:: What to do ::
Below is a block of data; give all of it again word for word.

:: Records shown ::
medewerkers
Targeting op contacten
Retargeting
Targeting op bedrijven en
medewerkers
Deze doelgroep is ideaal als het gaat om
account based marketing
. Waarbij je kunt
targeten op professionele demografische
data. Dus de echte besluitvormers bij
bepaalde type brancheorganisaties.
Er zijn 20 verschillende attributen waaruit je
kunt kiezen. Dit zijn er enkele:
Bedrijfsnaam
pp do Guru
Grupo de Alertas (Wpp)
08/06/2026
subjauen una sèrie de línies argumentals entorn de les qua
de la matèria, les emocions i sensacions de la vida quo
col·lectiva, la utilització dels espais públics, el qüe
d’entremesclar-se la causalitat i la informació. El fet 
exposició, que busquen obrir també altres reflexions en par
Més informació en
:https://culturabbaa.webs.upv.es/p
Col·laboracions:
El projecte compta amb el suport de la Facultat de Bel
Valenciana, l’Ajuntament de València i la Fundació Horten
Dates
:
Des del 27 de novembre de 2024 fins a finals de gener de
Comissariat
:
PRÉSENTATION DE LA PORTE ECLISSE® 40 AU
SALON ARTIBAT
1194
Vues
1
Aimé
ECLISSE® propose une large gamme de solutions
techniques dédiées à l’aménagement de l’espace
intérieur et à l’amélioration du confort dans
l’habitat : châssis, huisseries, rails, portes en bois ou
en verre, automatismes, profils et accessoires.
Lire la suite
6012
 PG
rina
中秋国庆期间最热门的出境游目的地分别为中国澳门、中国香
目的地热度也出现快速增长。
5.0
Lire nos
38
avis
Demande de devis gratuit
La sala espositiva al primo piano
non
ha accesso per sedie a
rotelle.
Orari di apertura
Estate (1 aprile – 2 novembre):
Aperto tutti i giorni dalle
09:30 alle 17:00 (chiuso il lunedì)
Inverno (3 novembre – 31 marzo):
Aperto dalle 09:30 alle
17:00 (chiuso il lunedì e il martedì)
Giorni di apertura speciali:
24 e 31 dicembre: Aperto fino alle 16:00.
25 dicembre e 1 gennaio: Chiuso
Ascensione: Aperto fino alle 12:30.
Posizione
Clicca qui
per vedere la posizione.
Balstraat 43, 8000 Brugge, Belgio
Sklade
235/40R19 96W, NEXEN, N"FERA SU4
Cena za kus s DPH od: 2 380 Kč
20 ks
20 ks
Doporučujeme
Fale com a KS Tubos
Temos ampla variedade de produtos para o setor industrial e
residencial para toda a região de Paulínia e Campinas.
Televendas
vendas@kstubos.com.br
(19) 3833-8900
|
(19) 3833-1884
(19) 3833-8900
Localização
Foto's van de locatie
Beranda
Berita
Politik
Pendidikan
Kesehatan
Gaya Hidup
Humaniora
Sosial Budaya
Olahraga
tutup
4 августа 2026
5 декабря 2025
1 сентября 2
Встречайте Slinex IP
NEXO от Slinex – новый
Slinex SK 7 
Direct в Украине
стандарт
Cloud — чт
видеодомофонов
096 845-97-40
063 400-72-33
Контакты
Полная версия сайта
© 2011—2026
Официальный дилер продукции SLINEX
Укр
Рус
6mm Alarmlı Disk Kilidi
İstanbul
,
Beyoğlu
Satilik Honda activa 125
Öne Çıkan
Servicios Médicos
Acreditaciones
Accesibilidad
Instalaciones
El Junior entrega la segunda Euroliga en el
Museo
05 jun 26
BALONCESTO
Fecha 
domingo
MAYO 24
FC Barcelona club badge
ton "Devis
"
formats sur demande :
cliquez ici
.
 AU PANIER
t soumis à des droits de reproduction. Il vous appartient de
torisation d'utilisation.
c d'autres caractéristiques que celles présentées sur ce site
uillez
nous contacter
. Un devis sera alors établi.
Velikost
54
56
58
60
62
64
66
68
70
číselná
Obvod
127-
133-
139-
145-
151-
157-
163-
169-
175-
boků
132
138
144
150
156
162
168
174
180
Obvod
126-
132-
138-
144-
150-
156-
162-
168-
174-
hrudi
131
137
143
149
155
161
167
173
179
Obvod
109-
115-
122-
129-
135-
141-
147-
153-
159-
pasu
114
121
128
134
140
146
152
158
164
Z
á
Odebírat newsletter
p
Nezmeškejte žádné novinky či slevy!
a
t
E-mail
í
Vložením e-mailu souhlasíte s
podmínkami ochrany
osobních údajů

:: Output of the task ::
medewerkers
Targeting op contacten
Retargeting
Targeting op bedrijven en
medewerkers
Deze doelgroep is ideaal als het gaat om
account based marketing
. Waarbij je kunt
targeten op professionele demografische
data. Dus de echte besluitvormers bij
bepaalde type brancheorganisaties.
Er zijn 20 verschillende attributen waaruit je
kunt kiezen. Dit zijn er enkele:
Bedrijfsnaam
pp do Guru
Grupo de Alertas (Wpp)
08/06/2026
subjauen una sèrie de línies argumentals entorn de les qua
de la matèria, les emocions i sensacions de la vida quo
col·lectiva, la utilització dels espais públics, el qüe
d’entremesclar-se la causalitat i la informació. El fet 
exposició, que busquen obrir també altres reflexions en par
Més informació en
:https://culturabbaa.webs.upv.es/p
Col·laboracions:
El projecte compta amb el suport de la Facultat de Bel
Valenciana, l’Ajuntament de València i la Fundació Horten
Dates
:
Des del 27 de novembre de 2024 fins a finals de gener de
Comissariat
:
PRÉSENTATION DE LA PORTE ECLISSE® 40 AU
SALON ARTIBAT
1194
Vues
1
Aimé
ECLISSE® propose une large gamme de solutions
techniques dédiées à l’aménagement de l’espace
intérieur et à l’amélioration du confort dans
l’habitat : châssis, huisseries, rails, portes en bois ou
en verre, automatismes, profils et accessoires.
Lire la suite
6012
 PG
rina
中秋国庆期间最热门的出境游目的地分别为中国澳门、中国香
目的地热度也出现快速增长。
5.0
Lire nos
38
avis
Demande de devis gratuit
La sala espositiva al primo piano
non
ha accesso per sedie a
rotelle.
Orari di apertura
Estate (1 aprile – 2 novembre):
Aperto tutti i giorni dalle
09:30 alle 17:00 (chiuso il lunedì)
Inverno (3 novembre – 31 marzo):
Aperto dalle 09:30 alle
17:00 (chiuso il lunedì e il martedì)
Giorni di apertura speciali:
24 e 31 dicembre: Aperto fino alle 16:00.
25 dicembre e 1 gennaio: Chiuso
Ascensione: Aperto fino alle 12:30.
Posizione
Clicca qui
per vedere la posizione.
Balstraat 43, 8000 Brugge, Belgio
Sklade
235/40R19 96W, NEXEN, N"FERA SU4
Cena za kus s DPH od: 2 380 Kč
20 ks
20 ks
Doporučujeme
Fale com a KS Tubos
Temos ampla variedade de produtos para o setor industrial e
residencial para toda a região de Paulínia e Campinas.
Televendas
vendas@kstubos.com.br
(19) 3833-8900
|
(19) 3833-1884
(19) 3833-8900
Localização
Foto's van de locatie
Beranda
Berita
Politik
Pendidikan
Kesehatan
Gaya Hidup
Humaniora
Sosial Budaya
Olahraga
tutup
4 августа 2026
5 декабря 2025
1 сентября 2
Встречайте Slinex IP
NEXO от Slinex – новый
Slinex SK 7 
Direct в Украине
стандарт
Cloud — чт
видеодомофонов
096 845-97-40
063 400-72-33
Контакты
Полная версия сайта
© 2011—2026
Официальный дилер продукции SLINEX
Укр
Рус
6mm Alarmlı Disk Kilidi
İstanbul
,
Beyoğlu
Satilik Honda activa 125
Öne Çıkan
Servicios Médicos
Acreditaciones
Accesibilidad
Instalaciones
El Junior entrega la segunda Euroliga en el
Museo
05 jun 26
BALONCESTO
Fecha 
domingo
MAYO 24
FC Barcelona club badge
ton "Devis
"
formats sur demande :
cliquez ici
.
 AU PANIER
t soumis à des droits de reproduction. Il vous appartient de
torisation d'utilisation.
c d'autres caractéristiques que celles présentées sur ce site
uillez
nous contacter
. Un devis sera alors établi.
Velikost
54
56
58
60
62
64
66
68
70
číselná
Obvod
127-
133-
139-
145-
151-
157-
163-
169-
175-
boků
132
138
144
150
156
162
168
174
180
Obvod
126-
132-
138-
144-
150-
156-
162-
168-
174-
hrudi
131
137
143
149
155
161
167
173
179
Obvod
109-
115-
122-
129-
135-
141-
147-
153-
159-
pasu
114
121
128
134
140
146
152
158
164
Z
á
Odebírat newsletter
p
Nezmeškejte žádné novinky či slevy!
a
t
E-mail
í
Vložením e-mailu souhlasíte s
podmínkami ochrany
osobních údajů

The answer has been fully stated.